◆ **TASK GOAL**:
Extract every row below that contains the string "elev", copying each such row in full.

Stored entries:
****************

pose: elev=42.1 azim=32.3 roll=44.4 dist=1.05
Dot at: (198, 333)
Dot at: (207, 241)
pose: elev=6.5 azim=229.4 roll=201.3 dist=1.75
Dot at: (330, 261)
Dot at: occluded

****************

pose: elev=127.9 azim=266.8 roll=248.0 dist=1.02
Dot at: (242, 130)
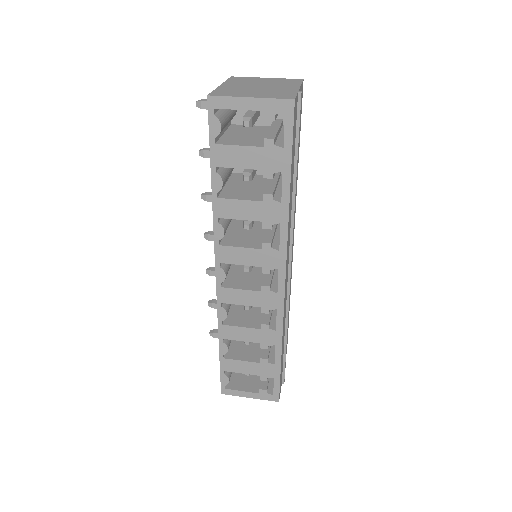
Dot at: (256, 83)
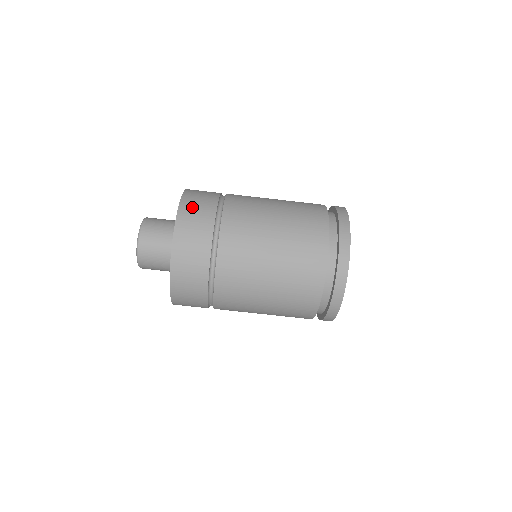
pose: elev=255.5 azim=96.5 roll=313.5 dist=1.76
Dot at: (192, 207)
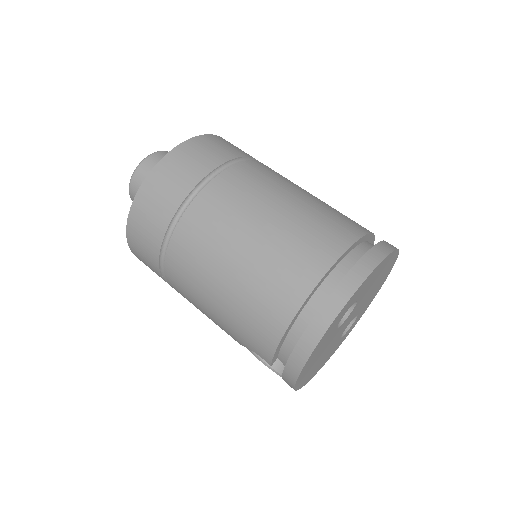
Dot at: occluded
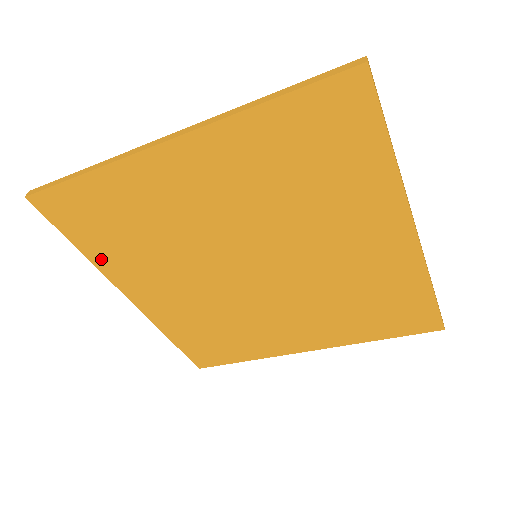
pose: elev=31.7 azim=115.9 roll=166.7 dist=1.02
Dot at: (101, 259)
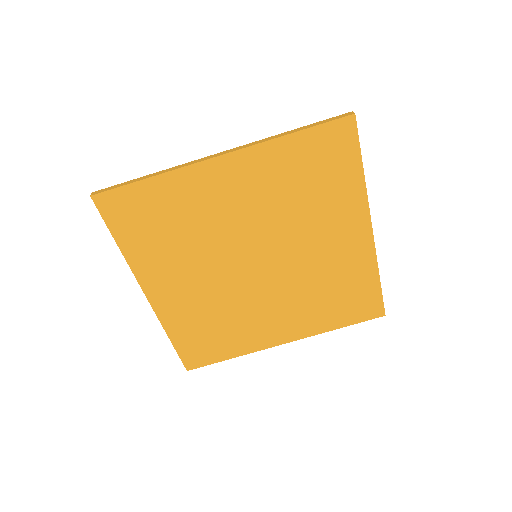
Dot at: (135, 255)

****************

◆ **TASK OUTPUT**:
pose: elev=42.1 azim=32.3 roll=44.4 dist=1.05
pose: elev=6.5 azim=229.4 roll=201.3 dist=1.75
pose: elev=127.9 azim=266.8 roll=248.0 dist=1.02
pose: elev=255.5 azim=96.5 roll=313.5 dist=1.76
pose: elev=31.7 azim=115.9 roll=166.7 dist=1.02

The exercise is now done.